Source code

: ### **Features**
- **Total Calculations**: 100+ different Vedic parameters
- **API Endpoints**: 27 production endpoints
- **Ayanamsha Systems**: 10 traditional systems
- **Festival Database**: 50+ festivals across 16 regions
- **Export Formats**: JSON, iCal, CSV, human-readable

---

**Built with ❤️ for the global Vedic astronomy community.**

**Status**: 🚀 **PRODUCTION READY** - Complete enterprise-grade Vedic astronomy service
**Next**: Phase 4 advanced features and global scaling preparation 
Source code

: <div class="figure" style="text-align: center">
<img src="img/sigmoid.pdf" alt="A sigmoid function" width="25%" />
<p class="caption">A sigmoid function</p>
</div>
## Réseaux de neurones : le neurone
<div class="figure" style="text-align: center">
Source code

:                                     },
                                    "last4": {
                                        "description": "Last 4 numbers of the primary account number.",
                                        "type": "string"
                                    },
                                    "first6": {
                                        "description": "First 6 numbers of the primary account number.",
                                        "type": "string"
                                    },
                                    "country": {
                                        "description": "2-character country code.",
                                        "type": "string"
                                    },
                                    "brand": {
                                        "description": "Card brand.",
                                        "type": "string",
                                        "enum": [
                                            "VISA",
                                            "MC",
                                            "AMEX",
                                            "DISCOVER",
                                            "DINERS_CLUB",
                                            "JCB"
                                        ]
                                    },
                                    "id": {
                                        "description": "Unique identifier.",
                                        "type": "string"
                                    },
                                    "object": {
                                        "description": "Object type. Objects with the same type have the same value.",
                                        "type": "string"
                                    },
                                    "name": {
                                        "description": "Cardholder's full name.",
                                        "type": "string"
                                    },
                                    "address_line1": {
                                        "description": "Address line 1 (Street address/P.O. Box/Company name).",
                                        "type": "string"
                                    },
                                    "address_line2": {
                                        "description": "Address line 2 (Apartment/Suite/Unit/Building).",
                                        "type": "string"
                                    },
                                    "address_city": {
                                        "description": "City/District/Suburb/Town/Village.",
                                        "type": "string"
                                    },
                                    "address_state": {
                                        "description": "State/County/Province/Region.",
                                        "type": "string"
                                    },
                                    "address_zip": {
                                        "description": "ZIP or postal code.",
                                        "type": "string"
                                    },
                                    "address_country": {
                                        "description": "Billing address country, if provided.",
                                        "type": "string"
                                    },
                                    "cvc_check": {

**Task to complete**
Rewrite the data above as a numbered list with one line per item, omitting the blank lines.

**Output**
1. Source code
2. : ### **Features**
3. - **Total Calculations**: 100+ different Vedic parameters
4. - **API Endpoints**: 27 production endpoints
5. - **Ayanamsha Systems**: 10 traditional systems
6. - **Festival Database**: 50+ festivals across 16 regions
7. - **Export Formats**: JSON, iCal, CSV, human-readable
8. ---
9. **Built with ❤️ for the global Vedic astronomy community.**
10. **Status**: 🚀 **PRODUCTION READY** - Complete enterprise-grade Vedic astronomy service
11. **Next**: Phase 4 advanced features and global scaling preparation 
12. Source code
13. : <div class="figure" style="text-align: center">
14. <img src="img/sigmoid.pdf" alt="A sigmoid function" width="25%" />
15. <p class="caption">A sigmoid function</p>
16. </div>
17. ## Réseaux de neurones : le neurone
18. <div class="figure" style="text-align: center">
19. Source code
20. :                                     },
21.                                     "last4": {
22.                                         "description": "Last 4 numbers of the primary account number.",
23.                                         "type": "string"
24.                                     },
25.                                     "first6": {
26.                                         "description": "First 6 numbers of the primary account number.",
27.                                         "type": "string"
28.                                     },
29.                                     "country": {
30.                                         "description": "2-character country code.",
31.                                         "type": "string"
32.                                     },
33.                                     "brand": {
34.                                         "description": "Card brand.",
35.                                         "type": "string",
36.                                         "enum": [
37.                                             "VISA",
38.                                             "MC",
39.                                             "AMEX",
40.                                             "DISCOVER",
41.                                             "DINERS_CLUB",
42.                                             "JCB"
43.                                         ]
44.                                     },
45.                                     "id": {
46.                                         "description": "Unique identifier.",
47.                                         "type": "string"
48.                                     },
49.                                     "object": {
50.                                         "description": "Object type. Objects with the same type have the same value.",
51.                                         "type": "string"
52.                                     },
53.                                     "name": {
54.                                         "description": "Cardholder's full name.",
55.                                         "type": "string"
56.                                     },
57.                                     "address_line1": {
58.                                         "description": "Address line 1 (Street address/P.O. Box/Company name).",
59.                                         "type": "string"
60.                                     },
61.                                     "address_line2": {
62.                                         "description": "Address line 2 (Apartment/Suite/Unit/Building).",
63.                                         "type": "string"
64.                                     },
65.                                     "address_city": {
66.                                         "description": "City/District/Suburb/Town/Village.",
67.                                         "type": "string"
68.                                     },
69.                                     "address_state": {
70.                                         "description": "State/County/Province/Region.",
71.                                         "type": "string"
72.                                     },
73.                                     "address_zip": {
74.                                         "description": "ZIP or postal code.",
75.                                         "type": "string"
76.                                     },
77.                                     "address_country": {
78.                                         "description": "Billing address country, if provided.",
79.                                         "type": "string"
80.                                     },
81.                                     "cvc_check": {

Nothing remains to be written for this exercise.